I am not sure where that project stands, but at some point in time, someone will develop such a user experience and it will drastically change the way we think and use computers and telecommunications.
Where do you see the technology in 3 to 5 years?
I think speech recognition is currently going through a fairly normal technology circle - basic research, applied research, productization, use in applications, and back to research for improvements. ASR-based products and services are starting to come out; some good, some not so good.
Over the next several years, the market will figure out what works, and what doesnt, just like any technology-based industry. Everyone is learning from these early apps. I would expect a new round of emphasis on basic research to address the key technology needs that current algorithms are clearly deficient in - speech recognition over wireless and IP networks, speech understanding, and human-machine dialog control. The technology will continue to get better.
In order for speech to become ubiquitous, speech recognition has to get to the point where people forget they are using technology. When this happens we will truly see speech technology measuring up to the marketing hype. We have been experimenting with a service we call simply How May I Help You? where a customer can say anything he or she wants and the computer carries on an almost human-like conversation to address the users needs. At some points in the dialog, the user is asked to hold for an operator.
During our last trial, we heard many instances of Gee, I thought I was talking to an operator. This is what I am looking for and if stars are aligned, I expect to see this in our network in the next three to five years.
The speech industry still needs a few more killer apps that will take the computer-telephony industry by storm to get ASR beyond the market hype phase. ATandTs automation of operator services application is one killer app. Voice-control dialing and access to unified messaging is clearly another.
Using speech recognition for IVR-like applications is rapidly gaining acceptance, but we need more applications. Were beginning to see speech recognition being deployed with what Ill call advanced IVR-based apps, like getting stock quotation and news.
In the next few years, I hope to see a strong focus on user interface research and development to determine what the customer really wants out of the speech industry. You could look at picture phones as an example of a technology that was rejected for social reasons that had little to do with the technology.
We must understand where speech is, the appropriate and preferred user interface modality.

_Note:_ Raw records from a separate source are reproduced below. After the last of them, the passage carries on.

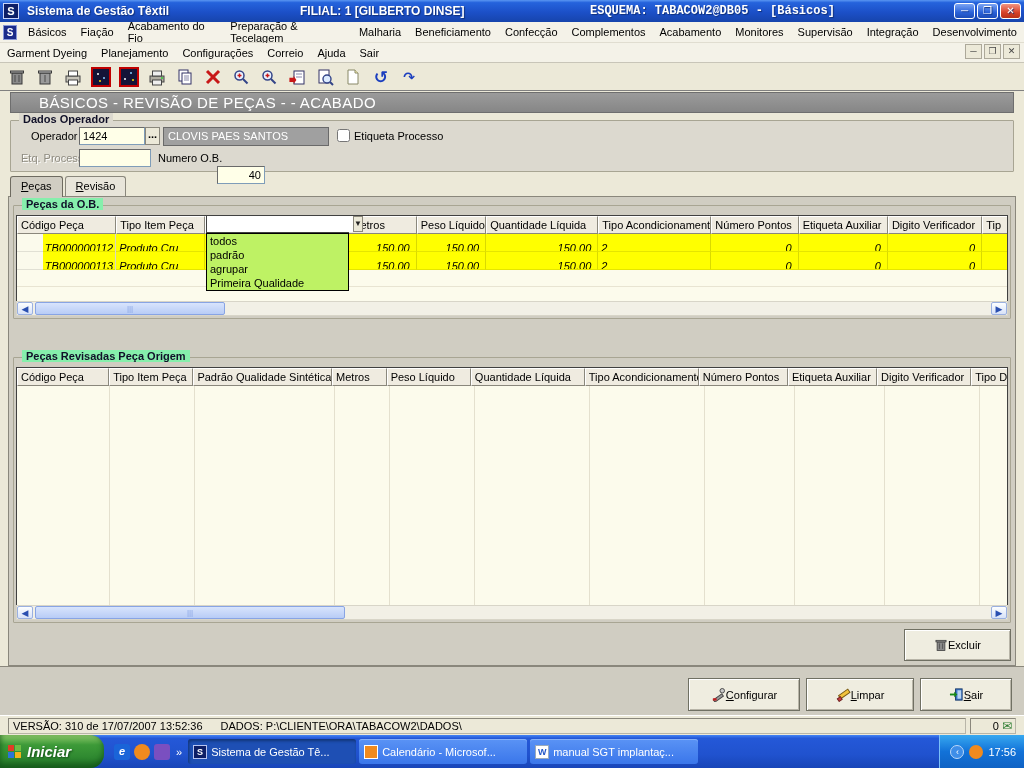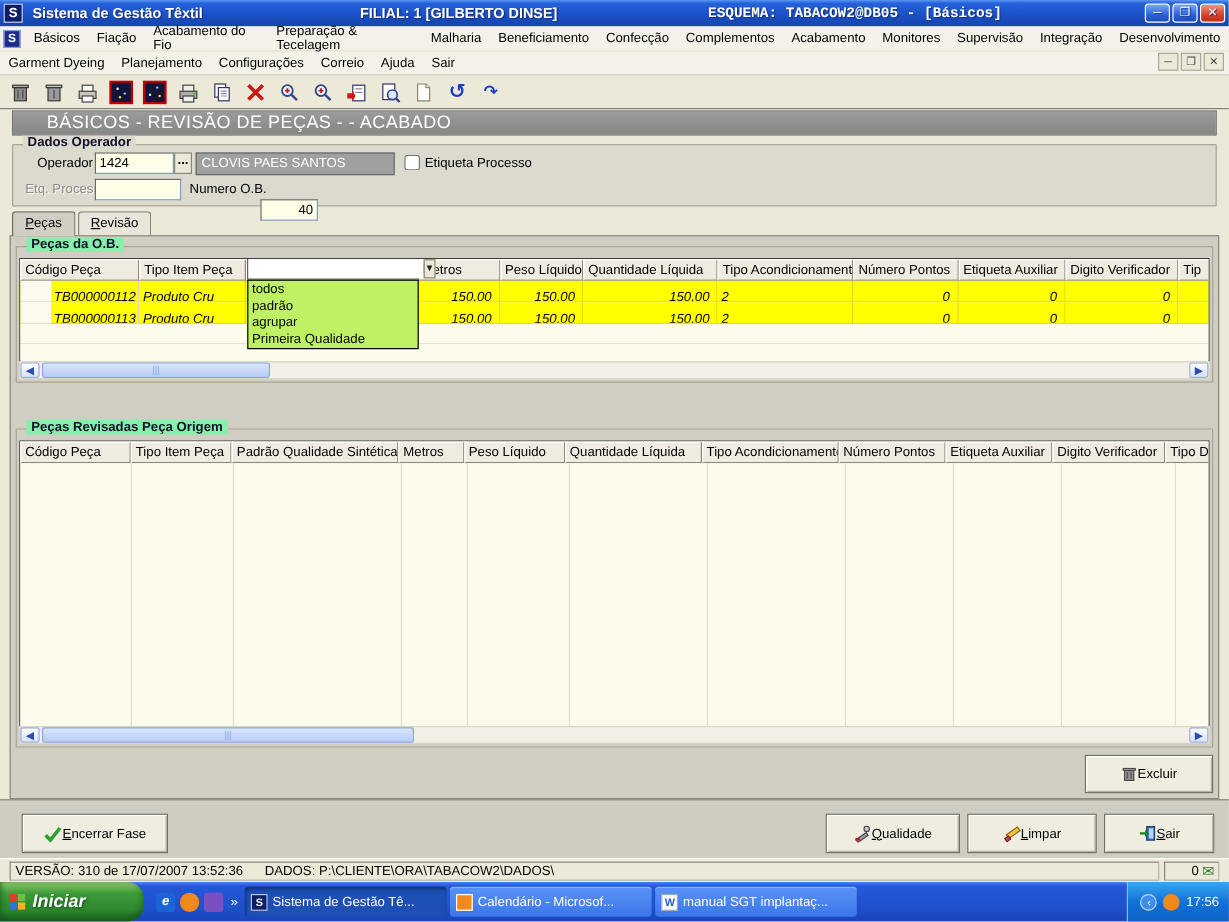--- a/index.html
+++ b/index.html
@@ -143,21 +143,21 @@
     border-top:1px solid #fff; display:flex; align-items:center; }
   .st-left { margin-left:8px; width:958px; height:16px; border:1px solid #B8B5A8; border-top-color:#8A877C;
     border-left-color:#8A877C; padding:1px 4px; white-space:nowrap; overflow:hidden; display:flex; gap:18px; }
   .st-right { margin-left:4px; width:46px; height:16px; border:1px solid #B8B5A8; border-top-color:#8A877C;
     border-left-color:#8A877C; display:flex; align-items:center; justify-content:flex-end; gap:3px; padding:0 3px; }
   .env { color:#2E7D32; font-size:12px; line-height:12px; }
 
   
   .taskbar { position:absolute; left:0; top:735px; width:1024px; height:33px;
     background:linear-gradient(180deg,#4484F4 0%,#2458D8 10%,#2052CE 60%,#1845B8 100%); display:flex; align-items:center; }
-  .startbtn { width:120px; height:33px; border-radius:0 14px 14px 0;
+  .startbtn { width:104px; height:33px; border-radius:0 14px 14px 0;
     background:linear-gradient(180deg,#8CC86A 0%,#3D9A38 30%,#2E8830 70%,#1E6C22 100%);
     color:#fff; font-style:italic; font-weight:bold; font-size:15px; display:flex; align-items:center; gap:5px;
     padding-left:8px; text-shadow:1px 1px 2px #164E18; box-shadow:inset 0 -3px 6px #14581A; }
   .xpflag { width:14px; height:14px; display:grid; grid-template-columns:6px 6px; grid-template-rows:6px 6px; gap:1px; }
   .xpflag i:nth-child(1){background:#E33C26} .xpflag i:nth-child(2){background:#6DBE45}
   .xpflag i:nth-child(3){background:#2C74D8} .xpflag i:nth-child(4){background:#F2B21D}
   .quick { display:flex; align-items:center; gap:4px; margin:0 6px 0 10px; }
   .ql { width:16px; height:16px; border-radius:3px; color:#fff; font-size:11px; font-weight:bold;
     text-align:center; line-height:15px; }
   .ql.ie { background:#1A64D8; font-style:italic; }
@@ -481,33 +481,27 @@
           <rect x="4" y="5" width="10" height="11" fill="#8A8A8A" stroke="#3A3A3A"></rect>
           <rect x="2.5" y="3" width="13" height="2" fill="#AAA" stroke="#3A3A3A"></rect>
           <line x1="7" y1="7" x2="7" y2="14" stroke="#4A4A4A"></line>
           <line x1="11" y1="7" x2="11" y2="14" stroke="#4A4A4A"></line>
         </svg>
       <span>Excluir</span>
     </button>
   </div>
 
   <div class="btnbar">
-    <button class="btn encerrar-btn">
-      <svg width="16" height="14" viewBox="0 0 16 14">
-          <polyline points="2,8 6,12 14,2" fill="none" stroke="#28A428" stroke-width="3"></polyline>
-        </svg>
-      <span class="mn">Encerrar Fase</span>
-    </button>
     <button class="btn configurar-btn">
       <svg width="15" height="15" viewBox="0 0 16 16">
           <rect x="2" y="10" width="11" height="3" fill="#9A9A9A" stroke="#444" transform="rotate(-35 8 11)"></rect>
           <circle cx="12" cy="4" r="2.4" fill="#C8C8C8" stroke="#444"></circle>
           <rect x="2" y="12" width="4" height="2.5" fill="#C02020"></rect>
         </svg>
-      <span class="mn">Qualidade</span>
+      <span class="mn">Configurar</span>
     </button>
     <button class="btn limpar-btn">
       <svg width="15" height="15" viewBox="0 0 16 16">
           <rect x="3" y="6" width="12" height="4" fill="#F2C23C" stroke="#7A5A10" transform="rotate(-35 8 8)"></rect>
           <rect x="1.5" y="11" width="4" height="3.4" fill="#C84040" stroke="#702020" transform="rotate(-35 4 12)"></rect>
         </svg>
       <span class="mn">Limpar</span>
     </button>
     <button class="btn sair-btn">
       <svg width="15" height="15" viewBox="0 0 16 16">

Can speech and voice dialing completely replace the telephone keypad?
Replace is too strong a word for me. Speech recognition will augment the keypad. Speech is just one mode of input. It will always play an essential role in new services, but it is not always the panacea. Speech has to be part of a well thought out multi-modal interface design strategy. This is where ATandT will continue to take its place as a leader in the field.
When you go back 100 years, telephones had no buttons on them. You just picked up a phone and were automatically connected to an operator. Lets call her Mabel. Mabel would connect you with your party, but she might also tell you about whether there was a storm coming, or other town gossip. Mabel was the true intelligent agent.
With the introduction of DialTone and touch-tone keypads, you are able to reach your party much easier, but there are fewer things you can do on the phone. Twelve buttons does not allow for much.
So in a sense, speech recognition and synthesis technologies are allowing us to go back to the future.